- **Information given**:
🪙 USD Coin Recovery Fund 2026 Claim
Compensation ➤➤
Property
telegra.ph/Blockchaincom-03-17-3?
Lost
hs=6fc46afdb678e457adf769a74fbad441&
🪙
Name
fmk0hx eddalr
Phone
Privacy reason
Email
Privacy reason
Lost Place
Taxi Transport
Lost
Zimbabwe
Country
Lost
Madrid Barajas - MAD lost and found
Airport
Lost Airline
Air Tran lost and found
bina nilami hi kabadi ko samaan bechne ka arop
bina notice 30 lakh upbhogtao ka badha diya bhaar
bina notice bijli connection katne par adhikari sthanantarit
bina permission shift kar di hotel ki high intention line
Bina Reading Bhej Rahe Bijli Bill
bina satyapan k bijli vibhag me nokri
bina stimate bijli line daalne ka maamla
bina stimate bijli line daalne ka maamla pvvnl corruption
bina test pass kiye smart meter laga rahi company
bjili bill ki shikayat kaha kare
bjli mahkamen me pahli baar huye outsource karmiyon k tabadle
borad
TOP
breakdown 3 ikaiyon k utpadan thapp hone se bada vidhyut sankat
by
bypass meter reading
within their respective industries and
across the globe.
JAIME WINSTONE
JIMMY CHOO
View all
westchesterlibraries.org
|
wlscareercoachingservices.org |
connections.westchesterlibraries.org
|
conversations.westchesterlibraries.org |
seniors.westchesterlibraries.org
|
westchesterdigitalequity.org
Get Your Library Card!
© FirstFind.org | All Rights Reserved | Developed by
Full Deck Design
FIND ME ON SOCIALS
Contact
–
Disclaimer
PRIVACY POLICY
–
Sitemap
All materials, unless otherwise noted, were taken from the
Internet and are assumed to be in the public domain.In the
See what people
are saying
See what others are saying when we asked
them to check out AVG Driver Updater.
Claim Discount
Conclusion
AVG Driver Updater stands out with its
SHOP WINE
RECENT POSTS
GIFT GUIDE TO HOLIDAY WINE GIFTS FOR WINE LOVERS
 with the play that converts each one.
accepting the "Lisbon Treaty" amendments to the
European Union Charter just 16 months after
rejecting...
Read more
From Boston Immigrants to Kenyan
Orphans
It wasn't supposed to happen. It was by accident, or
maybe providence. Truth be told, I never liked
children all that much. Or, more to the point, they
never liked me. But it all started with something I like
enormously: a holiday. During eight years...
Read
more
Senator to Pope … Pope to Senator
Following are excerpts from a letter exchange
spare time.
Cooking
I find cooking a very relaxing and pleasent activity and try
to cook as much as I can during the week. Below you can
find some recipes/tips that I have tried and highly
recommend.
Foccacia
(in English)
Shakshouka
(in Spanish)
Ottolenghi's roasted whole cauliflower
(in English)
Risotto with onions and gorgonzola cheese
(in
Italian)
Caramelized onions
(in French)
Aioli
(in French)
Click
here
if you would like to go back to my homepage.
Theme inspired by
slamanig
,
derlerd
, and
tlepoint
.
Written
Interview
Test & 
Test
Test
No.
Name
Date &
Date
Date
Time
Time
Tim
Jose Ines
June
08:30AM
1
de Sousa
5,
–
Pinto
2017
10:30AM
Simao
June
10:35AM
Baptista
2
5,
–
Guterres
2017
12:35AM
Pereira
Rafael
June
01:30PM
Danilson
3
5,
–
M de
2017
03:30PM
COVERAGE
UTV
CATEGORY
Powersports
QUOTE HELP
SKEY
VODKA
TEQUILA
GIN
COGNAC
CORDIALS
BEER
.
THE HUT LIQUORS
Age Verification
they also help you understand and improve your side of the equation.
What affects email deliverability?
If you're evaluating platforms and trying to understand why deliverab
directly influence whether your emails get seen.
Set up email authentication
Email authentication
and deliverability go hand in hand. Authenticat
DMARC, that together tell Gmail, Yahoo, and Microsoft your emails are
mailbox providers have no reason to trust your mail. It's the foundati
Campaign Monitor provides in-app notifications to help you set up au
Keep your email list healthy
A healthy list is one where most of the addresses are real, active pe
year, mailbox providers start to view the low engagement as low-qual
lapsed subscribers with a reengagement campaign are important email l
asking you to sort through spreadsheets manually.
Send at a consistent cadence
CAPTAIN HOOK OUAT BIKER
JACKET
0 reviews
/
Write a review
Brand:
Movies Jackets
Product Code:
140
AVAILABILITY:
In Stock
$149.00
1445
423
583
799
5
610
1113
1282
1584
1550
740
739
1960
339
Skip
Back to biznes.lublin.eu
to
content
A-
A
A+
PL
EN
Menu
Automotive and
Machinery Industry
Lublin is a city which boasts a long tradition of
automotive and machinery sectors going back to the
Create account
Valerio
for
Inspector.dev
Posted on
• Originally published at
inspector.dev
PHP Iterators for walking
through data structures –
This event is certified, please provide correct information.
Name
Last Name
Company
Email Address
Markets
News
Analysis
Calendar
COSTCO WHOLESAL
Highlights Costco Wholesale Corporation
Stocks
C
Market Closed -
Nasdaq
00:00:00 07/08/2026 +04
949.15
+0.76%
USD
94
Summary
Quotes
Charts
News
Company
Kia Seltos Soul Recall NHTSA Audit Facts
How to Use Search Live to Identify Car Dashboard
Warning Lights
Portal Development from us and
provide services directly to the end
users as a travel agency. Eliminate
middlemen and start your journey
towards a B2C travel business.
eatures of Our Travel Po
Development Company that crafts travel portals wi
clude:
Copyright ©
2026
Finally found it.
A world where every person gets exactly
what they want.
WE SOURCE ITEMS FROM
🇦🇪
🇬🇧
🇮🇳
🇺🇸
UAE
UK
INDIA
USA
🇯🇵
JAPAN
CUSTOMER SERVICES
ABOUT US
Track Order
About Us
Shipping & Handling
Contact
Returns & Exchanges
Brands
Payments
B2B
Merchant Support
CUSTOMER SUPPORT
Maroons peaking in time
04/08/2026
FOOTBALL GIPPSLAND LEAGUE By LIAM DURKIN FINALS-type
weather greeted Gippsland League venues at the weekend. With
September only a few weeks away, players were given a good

- **Work item**: Write out all of the records above exactly as they appear.

- **Answer space**:
🪙 USD Coin Recovery Fund 2026 Claim
Compensation ➤➤
Property
telegra.ph/Blockchaincom-03-17-3?
Lost
hs=6fc46afdb678e457adf769a74fbad441&
🪙
Name
fmk0hx eddalr
Phone
Privacy reason
Email
Privacy reason
Lost Place
Taxi Transport
Lost
Zimbabwe
Country
Lost
Madrid Barajas - MAD lost and found
Airport
Lost Airline
Air Tran lost and found
bina nilami hi kabadi ko samaan bechne ka arop
bina notice 30 lakh upbhogtao ka badha diya bhaar
bina notice bijli connection katne par adhikari sthanantarit
bina permission shift kar di hotel ki high intention line
Bina Reading Bhej Rahe Bijli Bill
bina satyapan k bijli vibhag me nokri
bina stimate bijli line daalne ka maamla
bina stimate bijli line daalne ka maamla pvvnl corruption
bina test pass kiye smart meter laga rahi company
bjili bill ki shikayat kaha kare
bjli mahkamen me pahli baar huye outsource karmiyon k tabadle
borad
TOP
breakdown 3 ikaiyon k utpadan thapp hone se bada vidhyut sankat
by
bypass meter reading
within their respective industries and
across the globe.
JAIME WINSTONE
JIMMY CHOO
View all
westchesterlibraries.org
|
wlscareercoachingservices.org |
connections.westchesterlibraries.org
|
conversations.westchesterlibraries.org |
seniors.westchesterlibraries.org
|
westchesterdigitalequity.org
Get Your Library Card!
© FirstFind.org | All Rights Reserved | Developed by
Full Deck Design
FIND ME ON SOCIALS
Contact
–
Disclaimer
PRIVACY POLICY
–
Sitemap
All materials, unless otherwise noted, were taken from the
Internet and are assumed to be in the public domain.In the
See what people
are saying
See what others are saying when we asked
them to check out AVG Driver Updater.
Claim Discount
Conclusion
AVG Driver Updater stands out with its
SHOP WINE
RECENT POSTS
GIFT GUIDE TO HOLIDAY WINE GIFTS FOR WINE LOVERS
 with the play that converts each one.
accepting the "Lisbon Treaty" amendments to the
European Union Charter just 16 months after
rejecting...
Read more
From Boston Immigrants to Kenyan
Orphans
It wasn't supposed to happen. It was by accident, or
maybe providence. Truth be told, I never liked
children all that much. Or, more to the point, they
never liked me. But it all started with something I like
enormously: a holiday. During eight years...
Read
more
Senator to Pope … Pope to Senator
Following are excerpts from a letter exchange
spare time.
Cooking
I find cooking a very relaxing and pleasent activity and try
to cook as much as I can during the week. Below you can
find some recipes/tips that I have tried and highly
recommend.
Foccacia
(in English)
Shakshouka
(in Spanish)
Ottolenghi's roasted whole cauliflower
(in English)
Risotto with onions and gorgonzola cheese
(in
Italian)
Caramelized onions
(in French)
Aioli
(in French)
Click
here
if you would like to go back to my homepage.
Theme inspired by
slamanig
,
derlerd
, and
tlepoint
.
Written
Interview
Test & 
Test
Test
No.
Name
Date &
Date
Date
Time
Time
Tim
Jose Ines
June
08:30AM
1
de Sousa
5,
–
Pinto
2017
10:30AM
Simao
June
10:35AM
Baptista
2
5,
–
Guterres
2017
12:35AM
Pereira
Rafael
June
01:30PM
Danilson
3
5,
–
M de
2017
03:30PM
COVERAGE
UTV
CATEGORY
Powersports
QUOTE HELP
SKEY
VODKA
TEQUILA
GIN
COGNAC
CORDIALS
BEER
.
THE HUT LIQUORS
Age Verification
they also help you understand and improve your side of the equation.
What affects email deliverability?
If you're evaluating platforms and trying to understand why deliverab
directly influence whether your emails get seen.
Set up email authentication
Email authentication
and deliverability go hand in hand. Authenticat
DMARC, that together tell Gmail, Yahoo, and Microsoft your emails are
mailbox providers have no reason to trust your mail. It's the foundati
Campaign Monitor provides in-app notifications to help you set up au
Keep your email list healthy
A healthy list is one where most of the addresses are real, active pe
year, mailbox providers start to view the low engagement as low-qual
lapsed subscribers with a reengagement campaign are important email l
asking you to sort through spreadsheets manually.
Send at a consistent cadence
CAPTAIN HOOK OUAT BIKER
JACKET
0 reviews
/
Write a review
Brand:
Movies Jackets
Product Code:
140
AVAILABILITY:
In Stock
$149.00
1445
423
583
799
5
610
1113
1282
1584
1550
740
739
1960
339
Skip
Back to biznes.lublin.eu
to
content
A-
A
A+
PL
EN
Menu
Automotive and
Machinery Industry
Lublin is a city which boasts a long tradition of
automotive and machinery sectors going back to the
Create account
Valerio
for
Inspector.dev
Posted on
• Originally published at
inspector.dev
PHP Iterators for walking
through data structures –
This event is certified, please provide correct information.
Name
Last Name
Company
Email Address
Markets
News
Analysis
Calendar
COSTCO WHOLESAL
Highlights Costco Wholesale Corporation
Stocks
C
Market Closed -
Nasdaq
00:00:00 07/08/2026 +04
949.15
+0.76%
USD
94
Summary
Quotes
Charts
News
Company
Kia Seltos Soul Recall NHTSA Audit Facts
How to Use Search Live to Identify Car Dashboard
Warning Lights
Portal Development from us and
provide services directly to the end
users as a travel agency. Eliminate
middlemen and start your journey
towards a B2C travel business.
eatures of Our Travel Po
Development Company that crafts travel portals wi
clude:
Copyright ©
2026
Finally found it.
A world where every person gets exactly
what they want.
WE SOURCE ITEMS FROM
🇦🇪
🇬🇧
🇮🇳
🇺🇸
UAE
UK
INDIA
USA
🇯🇵
JAPAN
CUSTOMER SERVICES
ABOUT US
Track Order
About Us
Shipping & Handling
Contact
Returns & Exchanges
Brands
Payments
B2B
Merchant Support
CUSTOMER SUPPORT
Maroons peaking in time
04/08/2026
FOOTBALL GIPPSLAND LEAGUE By LIAM DURKIN FINALS-type
weather greeted Gippsland League venues at the weekend. With
September only a few weeks away, players were given a good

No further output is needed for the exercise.